== Task input ==
* * * *
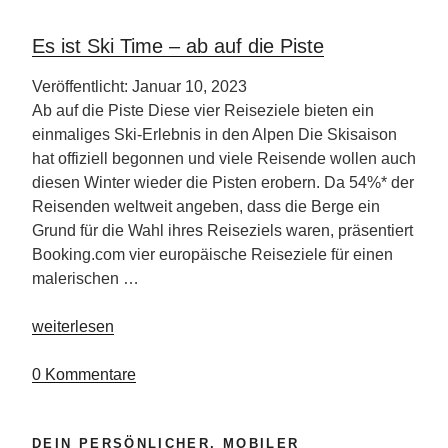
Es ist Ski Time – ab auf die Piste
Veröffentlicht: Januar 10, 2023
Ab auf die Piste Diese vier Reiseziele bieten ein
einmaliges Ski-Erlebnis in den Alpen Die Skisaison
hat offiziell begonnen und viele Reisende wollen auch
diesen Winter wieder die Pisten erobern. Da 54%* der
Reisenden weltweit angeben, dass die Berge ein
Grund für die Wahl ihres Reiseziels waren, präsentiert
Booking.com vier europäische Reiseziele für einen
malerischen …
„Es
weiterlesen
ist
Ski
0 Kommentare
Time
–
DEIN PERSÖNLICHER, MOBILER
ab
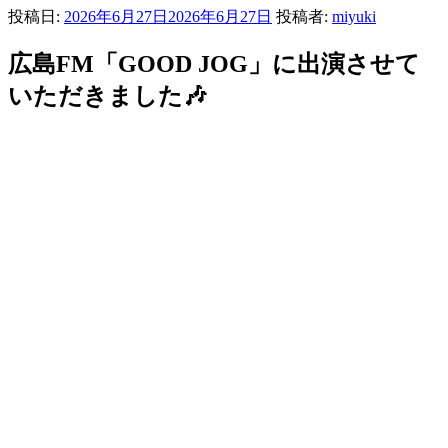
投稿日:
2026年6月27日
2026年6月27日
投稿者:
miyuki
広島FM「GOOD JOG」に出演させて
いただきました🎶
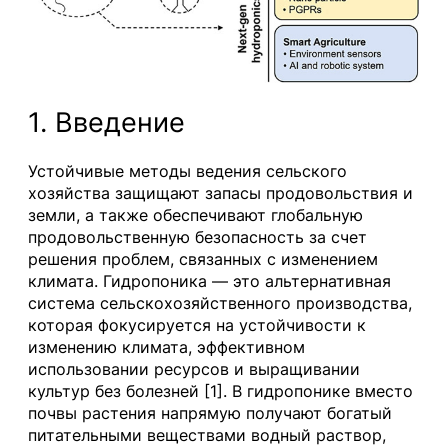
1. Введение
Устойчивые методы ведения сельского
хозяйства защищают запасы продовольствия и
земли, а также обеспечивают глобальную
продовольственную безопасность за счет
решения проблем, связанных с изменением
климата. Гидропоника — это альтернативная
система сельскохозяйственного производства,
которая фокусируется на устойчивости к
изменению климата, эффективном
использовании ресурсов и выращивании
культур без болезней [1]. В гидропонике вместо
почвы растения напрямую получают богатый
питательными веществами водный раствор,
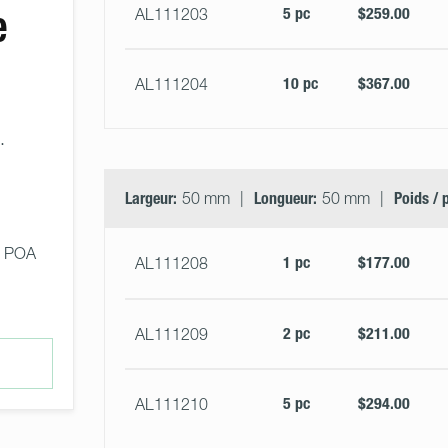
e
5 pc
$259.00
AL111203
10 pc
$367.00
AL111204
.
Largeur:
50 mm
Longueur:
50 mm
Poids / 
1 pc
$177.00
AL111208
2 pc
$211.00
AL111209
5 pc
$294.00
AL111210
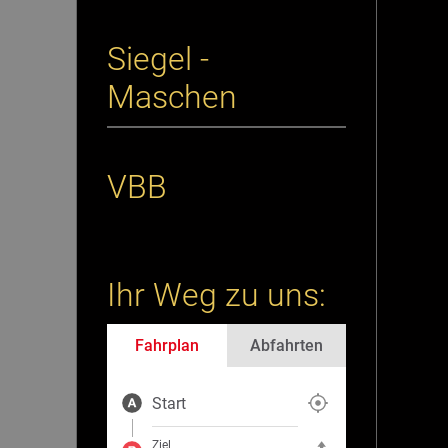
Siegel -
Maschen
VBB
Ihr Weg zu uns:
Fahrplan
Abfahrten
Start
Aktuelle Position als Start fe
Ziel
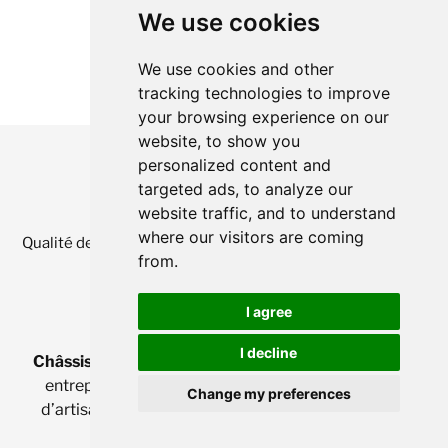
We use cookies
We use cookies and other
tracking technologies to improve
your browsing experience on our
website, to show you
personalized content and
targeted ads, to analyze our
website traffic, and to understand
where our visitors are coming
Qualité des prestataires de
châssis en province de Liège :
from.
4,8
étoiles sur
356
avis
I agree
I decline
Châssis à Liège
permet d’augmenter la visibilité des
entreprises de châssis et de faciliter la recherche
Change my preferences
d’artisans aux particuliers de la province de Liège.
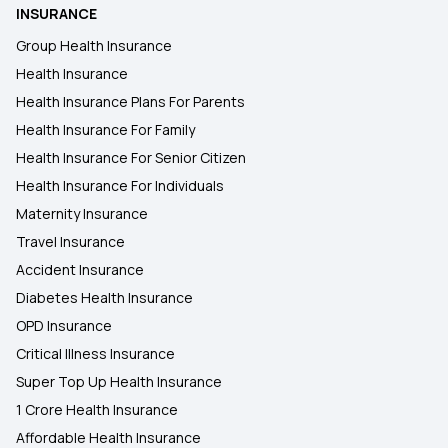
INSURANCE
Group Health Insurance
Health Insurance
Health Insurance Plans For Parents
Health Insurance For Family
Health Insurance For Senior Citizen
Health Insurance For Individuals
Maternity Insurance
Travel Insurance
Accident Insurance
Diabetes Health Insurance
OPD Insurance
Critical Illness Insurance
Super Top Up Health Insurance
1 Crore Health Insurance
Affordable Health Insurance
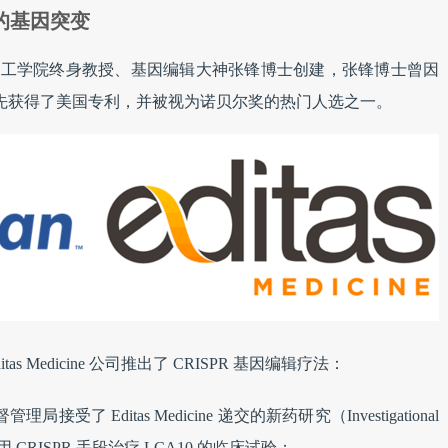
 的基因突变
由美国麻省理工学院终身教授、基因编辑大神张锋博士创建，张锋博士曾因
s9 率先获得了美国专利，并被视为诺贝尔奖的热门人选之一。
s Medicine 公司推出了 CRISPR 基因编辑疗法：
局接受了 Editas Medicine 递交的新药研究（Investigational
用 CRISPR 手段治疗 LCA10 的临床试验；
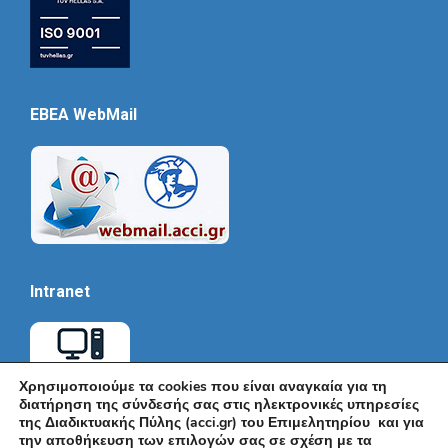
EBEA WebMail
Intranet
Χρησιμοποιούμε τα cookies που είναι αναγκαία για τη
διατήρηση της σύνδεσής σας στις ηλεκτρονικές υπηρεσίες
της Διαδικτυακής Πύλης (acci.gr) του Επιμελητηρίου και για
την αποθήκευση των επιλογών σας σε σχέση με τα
* * * *
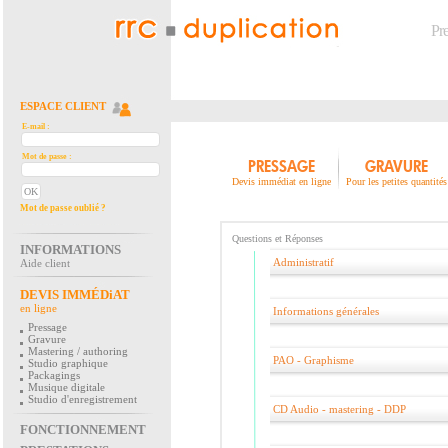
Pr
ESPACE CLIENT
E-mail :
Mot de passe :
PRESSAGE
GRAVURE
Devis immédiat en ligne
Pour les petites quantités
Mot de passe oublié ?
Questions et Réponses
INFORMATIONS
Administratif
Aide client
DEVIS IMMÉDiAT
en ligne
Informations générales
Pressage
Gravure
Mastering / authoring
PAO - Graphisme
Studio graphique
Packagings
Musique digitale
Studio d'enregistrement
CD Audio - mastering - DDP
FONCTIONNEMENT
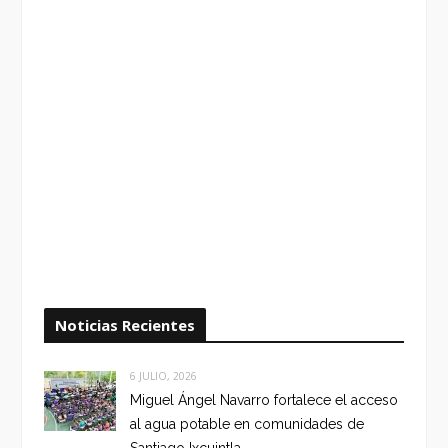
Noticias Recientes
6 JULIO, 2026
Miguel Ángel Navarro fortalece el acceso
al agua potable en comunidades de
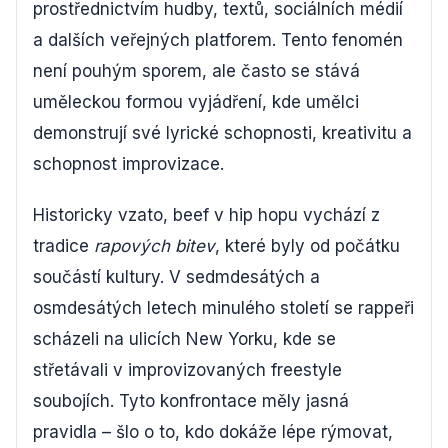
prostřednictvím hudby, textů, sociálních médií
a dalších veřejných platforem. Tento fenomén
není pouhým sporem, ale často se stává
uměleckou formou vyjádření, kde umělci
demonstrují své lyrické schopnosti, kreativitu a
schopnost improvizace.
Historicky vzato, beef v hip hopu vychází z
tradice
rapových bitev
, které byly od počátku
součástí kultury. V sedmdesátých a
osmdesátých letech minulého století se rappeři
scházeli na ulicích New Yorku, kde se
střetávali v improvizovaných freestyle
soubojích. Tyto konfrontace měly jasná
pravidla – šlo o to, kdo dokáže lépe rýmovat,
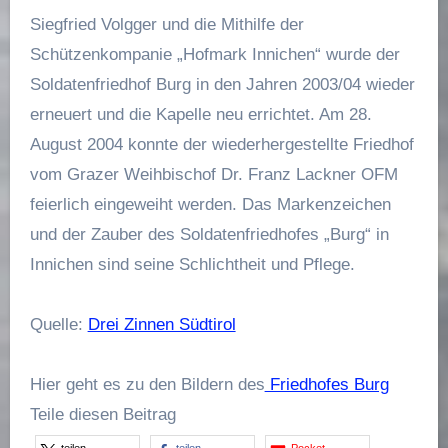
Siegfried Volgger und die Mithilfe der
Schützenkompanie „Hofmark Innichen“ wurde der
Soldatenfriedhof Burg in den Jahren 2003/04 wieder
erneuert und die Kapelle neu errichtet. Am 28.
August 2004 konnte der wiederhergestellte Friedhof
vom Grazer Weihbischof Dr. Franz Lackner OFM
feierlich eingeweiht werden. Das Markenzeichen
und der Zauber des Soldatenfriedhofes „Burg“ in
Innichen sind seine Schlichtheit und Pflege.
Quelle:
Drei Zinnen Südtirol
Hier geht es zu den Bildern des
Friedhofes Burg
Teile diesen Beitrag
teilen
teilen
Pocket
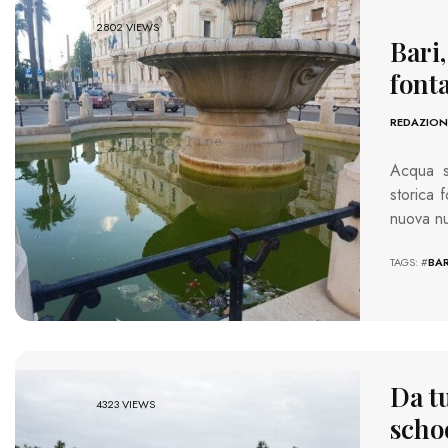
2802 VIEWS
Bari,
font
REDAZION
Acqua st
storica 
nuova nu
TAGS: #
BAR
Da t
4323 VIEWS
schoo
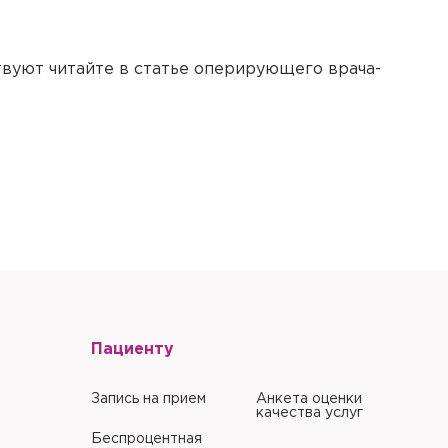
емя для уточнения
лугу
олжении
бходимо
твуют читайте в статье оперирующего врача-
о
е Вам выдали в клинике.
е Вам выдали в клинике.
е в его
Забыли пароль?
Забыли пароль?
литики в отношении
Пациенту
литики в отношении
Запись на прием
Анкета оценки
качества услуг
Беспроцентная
* * * *
== Problem description ==
Rewrite the lines from the line with "емя для уточнения" up to and including the line with "Беспроцентная", putting "Форма" in place of "Анкета" and keeping everything else the same. Give only those lines.

== Written answer ==
емя для уточнения
лугу
олжении
бходимо
твуют читайте в статье оперирующего врача-
о
е Вам выдали в клинике.
е Вам выдали в клинике.
е в его
Забыли пароль?
Забыли пароль?
литики в отношении
Пациенту
литики в отношении
Запись на прием
Форма оценки
качества услуг
Беспроцентная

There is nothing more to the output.